**EXCERPTED TEXT:**
START

What kind of a cook are you?

Anonymous
Hopeless, can only boil pasta and scrambled eggs? Semi-homemade with cans and pre-made food to help. Top chef wannabe with a taste for fancy ingredients? Do you follow recipes or cook by feel or somewhere in between? Who taught you to cook?
Anonymous
Sorry, hopeless was the wrong word. Beginner cook or uninterested?
Anonymous
I'm fine, but I will never be gourmet. The family gets fed, but it's plainer fare. The not-gourmet thing doesn't really bother me, though I wish I were better at adding flavors to foods. There's a flavor dictionary I want, but haven't gotten around to buying yet.

I learned from my mother and America's Test Kitchen. Seriously. That show was absolutely invaluable,
Anonymous
I don't cook. I only put stuff in the microwave and put something frozen, in the oven. No one taught me, I taught that to myself and I don't care to learn, even with a husband and kids.

END

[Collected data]
START

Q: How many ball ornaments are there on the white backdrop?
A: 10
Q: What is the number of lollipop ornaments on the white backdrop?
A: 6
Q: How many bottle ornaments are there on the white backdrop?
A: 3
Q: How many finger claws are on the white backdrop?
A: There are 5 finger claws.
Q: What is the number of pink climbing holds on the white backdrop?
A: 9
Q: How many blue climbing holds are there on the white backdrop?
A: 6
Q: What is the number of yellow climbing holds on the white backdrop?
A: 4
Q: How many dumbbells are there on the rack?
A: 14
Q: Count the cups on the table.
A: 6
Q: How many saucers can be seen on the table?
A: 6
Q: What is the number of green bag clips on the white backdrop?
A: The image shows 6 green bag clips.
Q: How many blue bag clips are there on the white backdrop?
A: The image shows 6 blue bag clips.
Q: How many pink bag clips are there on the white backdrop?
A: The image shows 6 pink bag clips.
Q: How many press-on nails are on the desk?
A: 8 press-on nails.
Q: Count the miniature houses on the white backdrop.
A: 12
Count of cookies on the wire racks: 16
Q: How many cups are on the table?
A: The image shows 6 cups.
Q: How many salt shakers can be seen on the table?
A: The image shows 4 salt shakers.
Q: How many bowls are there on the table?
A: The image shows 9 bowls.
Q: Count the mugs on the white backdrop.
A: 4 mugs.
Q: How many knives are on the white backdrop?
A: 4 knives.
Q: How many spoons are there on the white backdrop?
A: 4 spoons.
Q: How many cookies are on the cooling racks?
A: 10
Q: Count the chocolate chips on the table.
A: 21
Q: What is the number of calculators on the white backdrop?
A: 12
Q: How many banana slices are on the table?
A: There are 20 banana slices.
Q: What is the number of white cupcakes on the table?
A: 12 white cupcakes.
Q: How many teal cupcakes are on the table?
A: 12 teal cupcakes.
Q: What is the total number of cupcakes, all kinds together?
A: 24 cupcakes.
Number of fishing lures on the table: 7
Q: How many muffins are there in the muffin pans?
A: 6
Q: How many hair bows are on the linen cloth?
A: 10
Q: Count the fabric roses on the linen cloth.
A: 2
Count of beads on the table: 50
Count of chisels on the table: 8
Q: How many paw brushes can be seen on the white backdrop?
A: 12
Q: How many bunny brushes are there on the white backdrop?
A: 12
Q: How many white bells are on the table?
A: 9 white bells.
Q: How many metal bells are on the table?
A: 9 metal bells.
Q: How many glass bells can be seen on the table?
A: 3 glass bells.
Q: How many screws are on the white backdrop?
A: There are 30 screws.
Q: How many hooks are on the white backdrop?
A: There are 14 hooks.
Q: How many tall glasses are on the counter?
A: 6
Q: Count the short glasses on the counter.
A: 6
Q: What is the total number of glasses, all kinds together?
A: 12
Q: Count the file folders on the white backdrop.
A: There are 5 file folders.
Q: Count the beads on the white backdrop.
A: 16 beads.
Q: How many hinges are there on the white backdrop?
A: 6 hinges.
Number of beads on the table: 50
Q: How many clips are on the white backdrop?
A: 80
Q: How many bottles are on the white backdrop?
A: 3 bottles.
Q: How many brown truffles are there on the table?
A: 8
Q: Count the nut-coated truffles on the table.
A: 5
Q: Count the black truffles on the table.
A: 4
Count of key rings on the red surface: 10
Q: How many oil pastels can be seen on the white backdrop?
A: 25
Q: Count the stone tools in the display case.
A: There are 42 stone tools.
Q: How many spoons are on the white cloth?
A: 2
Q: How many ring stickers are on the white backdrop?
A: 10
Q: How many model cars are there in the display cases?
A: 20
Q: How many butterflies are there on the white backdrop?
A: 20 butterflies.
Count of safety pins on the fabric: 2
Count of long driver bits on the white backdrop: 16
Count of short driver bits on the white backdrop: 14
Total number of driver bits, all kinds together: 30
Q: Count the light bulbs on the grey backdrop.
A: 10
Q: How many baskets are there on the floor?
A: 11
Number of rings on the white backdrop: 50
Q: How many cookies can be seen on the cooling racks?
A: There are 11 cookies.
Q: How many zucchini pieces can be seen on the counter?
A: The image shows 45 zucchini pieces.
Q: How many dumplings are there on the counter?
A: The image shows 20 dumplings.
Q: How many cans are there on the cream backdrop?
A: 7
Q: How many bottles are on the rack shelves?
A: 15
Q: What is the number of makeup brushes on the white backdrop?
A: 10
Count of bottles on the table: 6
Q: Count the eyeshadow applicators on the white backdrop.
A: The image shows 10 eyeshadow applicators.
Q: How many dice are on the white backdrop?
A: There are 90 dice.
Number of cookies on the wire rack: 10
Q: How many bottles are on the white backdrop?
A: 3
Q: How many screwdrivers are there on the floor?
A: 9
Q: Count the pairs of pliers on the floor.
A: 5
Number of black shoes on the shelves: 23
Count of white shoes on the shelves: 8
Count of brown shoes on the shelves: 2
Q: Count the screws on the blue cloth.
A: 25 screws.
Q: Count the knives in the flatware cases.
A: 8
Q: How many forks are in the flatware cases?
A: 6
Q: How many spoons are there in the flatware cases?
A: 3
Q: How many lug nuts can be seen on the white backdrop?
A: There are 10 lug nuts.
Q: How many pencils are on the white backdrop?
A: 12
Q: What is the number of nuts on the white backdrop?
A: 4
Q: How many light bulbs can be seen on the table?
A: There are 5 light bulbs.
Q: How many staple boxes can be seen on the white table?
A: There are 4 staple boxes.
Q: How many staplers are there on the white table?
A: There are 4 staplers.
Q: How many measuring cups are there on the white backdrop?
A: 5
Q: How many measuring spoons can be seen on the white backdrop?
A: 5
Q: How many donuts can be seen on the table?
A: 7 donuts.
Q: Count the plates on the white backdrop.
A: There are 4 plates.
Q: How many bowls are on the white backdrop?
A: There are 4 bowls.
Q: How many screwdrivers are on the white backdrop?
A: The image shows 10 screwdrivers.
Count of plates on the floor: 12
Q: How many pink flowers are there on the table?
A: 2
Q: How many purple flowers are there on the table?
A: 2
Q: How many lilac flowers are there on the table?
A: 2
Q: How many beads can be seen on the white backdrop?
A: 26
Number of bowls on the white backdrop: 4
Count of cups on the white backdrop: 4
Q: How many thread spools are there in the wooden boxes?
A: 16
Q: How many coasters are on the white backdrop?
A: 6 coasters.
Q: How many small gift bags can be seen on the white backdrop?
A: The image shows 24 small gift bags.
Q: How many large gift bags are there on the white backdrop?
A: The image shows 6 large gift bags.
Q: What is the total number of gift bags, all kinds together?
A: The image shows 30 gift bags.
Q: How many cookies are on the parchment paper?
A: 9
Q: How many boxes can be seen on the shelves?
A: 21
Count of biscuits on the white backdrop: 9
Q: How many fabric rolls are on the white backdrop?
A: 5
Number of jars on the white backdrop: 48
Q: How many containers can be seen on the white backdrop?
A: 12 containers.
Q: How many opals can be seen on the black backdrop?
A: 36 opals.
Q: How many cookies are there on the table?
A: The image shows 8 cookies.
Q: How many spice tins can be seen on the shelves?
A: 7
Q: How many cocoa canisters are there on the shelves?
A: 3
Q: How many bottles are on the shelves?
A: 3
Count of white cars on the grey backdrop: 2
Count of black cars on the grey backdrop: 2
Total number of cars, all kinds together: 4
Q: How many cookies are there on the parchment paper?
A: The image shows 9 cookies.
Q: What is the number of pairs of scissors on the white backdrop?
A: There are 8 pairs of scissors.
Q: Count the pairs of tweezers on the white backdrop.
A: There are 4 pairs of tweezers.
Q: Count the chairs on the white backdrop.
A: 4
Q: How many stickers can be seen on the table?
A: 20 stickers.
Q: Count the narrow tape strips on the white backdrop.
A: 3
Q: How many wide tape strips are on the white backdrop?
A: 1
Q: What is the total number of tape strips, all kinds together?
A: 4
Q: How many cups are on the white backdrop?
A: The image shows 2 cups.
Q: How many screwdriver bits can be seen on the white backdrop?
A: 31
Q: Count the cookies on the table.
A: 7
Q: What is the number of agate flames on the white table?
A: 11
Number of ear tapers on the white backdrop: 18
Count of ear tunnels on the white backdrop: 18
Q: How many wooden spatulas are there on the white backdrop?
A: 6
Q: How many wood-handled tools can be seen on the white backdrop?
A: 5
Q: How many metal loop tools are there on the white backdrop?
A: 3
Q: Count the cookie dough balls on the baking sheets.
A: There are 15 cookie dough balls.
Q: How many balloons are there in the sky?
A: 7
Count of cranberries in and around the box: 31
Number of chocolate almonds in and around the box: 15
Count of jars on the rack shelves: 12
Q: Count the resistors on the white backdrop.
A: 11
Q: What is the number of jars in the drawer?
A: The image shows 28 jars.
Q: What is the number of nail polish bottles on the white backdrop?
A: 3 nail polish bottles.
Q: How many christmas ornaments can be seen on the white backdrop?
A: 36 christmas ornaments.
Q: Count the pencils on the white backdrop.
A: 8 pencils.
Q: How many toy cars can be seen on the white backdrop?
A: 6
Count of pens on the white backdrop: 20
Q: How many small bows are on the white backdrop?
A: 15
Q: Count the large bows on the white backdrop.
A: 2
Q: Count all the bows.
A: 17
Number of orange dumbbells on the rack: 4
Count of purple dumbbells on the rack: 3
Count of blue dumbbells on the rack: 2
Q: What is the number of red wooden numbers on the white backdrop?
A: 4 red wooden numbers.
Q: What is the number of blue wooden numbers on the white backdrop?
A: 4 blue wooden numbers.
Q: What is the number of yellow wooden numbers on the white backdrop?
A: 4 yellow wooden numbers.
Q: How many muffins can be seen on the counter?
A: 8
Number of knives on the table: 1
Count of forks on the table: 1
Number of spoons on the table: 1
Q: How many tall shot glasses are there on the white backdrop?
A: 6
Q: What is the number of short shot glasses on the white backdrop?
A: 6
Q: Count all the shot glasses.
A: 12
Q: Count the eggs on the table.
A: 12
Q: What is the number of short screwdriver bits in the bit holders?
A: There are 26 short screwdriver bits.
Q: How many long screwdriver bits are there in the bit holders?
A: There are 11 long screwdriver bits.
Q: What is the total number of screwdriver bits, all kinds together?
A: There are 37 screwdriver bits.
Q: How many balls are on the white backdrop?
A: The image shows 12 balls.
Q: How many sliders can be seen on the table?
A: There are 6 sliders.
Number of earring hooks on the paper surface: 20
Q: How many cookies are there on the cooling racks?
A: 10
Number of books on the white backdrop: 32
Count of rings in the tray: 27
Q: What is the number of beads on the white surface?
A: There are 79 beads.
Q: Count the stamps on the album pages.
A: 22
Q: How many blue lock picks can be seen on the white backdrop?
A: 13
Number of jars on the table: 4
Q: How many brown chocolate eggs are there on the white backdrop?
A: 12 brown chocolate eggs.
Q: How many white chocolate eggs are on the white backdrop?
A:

END

**WRITTEN EXERCISE 1:**
From the cooking discussion above, write out the stretch from "What kind of" through "cook or uninterested?".
**WRITTEN EXERCISE 2:**
Answer these questions about the cooking discussion, each on its own line:
(a) Which word did the opening poster later call the wrong word?
(b) Besides a mother, what did the poster who will "never be gourmet" learn to cook from?
(c) Where does the poster who doesn't cook put something frozen?

**ANSWER 1:**
What kind of a cook are you?

Anonymous
Hopeless, can only boil pasta and scrambled eggs? Semi-homemade with cans and pre-made food to help. Top chef wannabe with a taste for fancy ingredients? Do you follow recipes or cook by feel or somewhere in between? Who taught you to cook?
Anonymous
Sorry, hopeless was the wrong word. Beginner cook or uninterested?

**ANSWER 2:**
(a) Hopeless
(b) America's Test Kitchen
(c) In the oven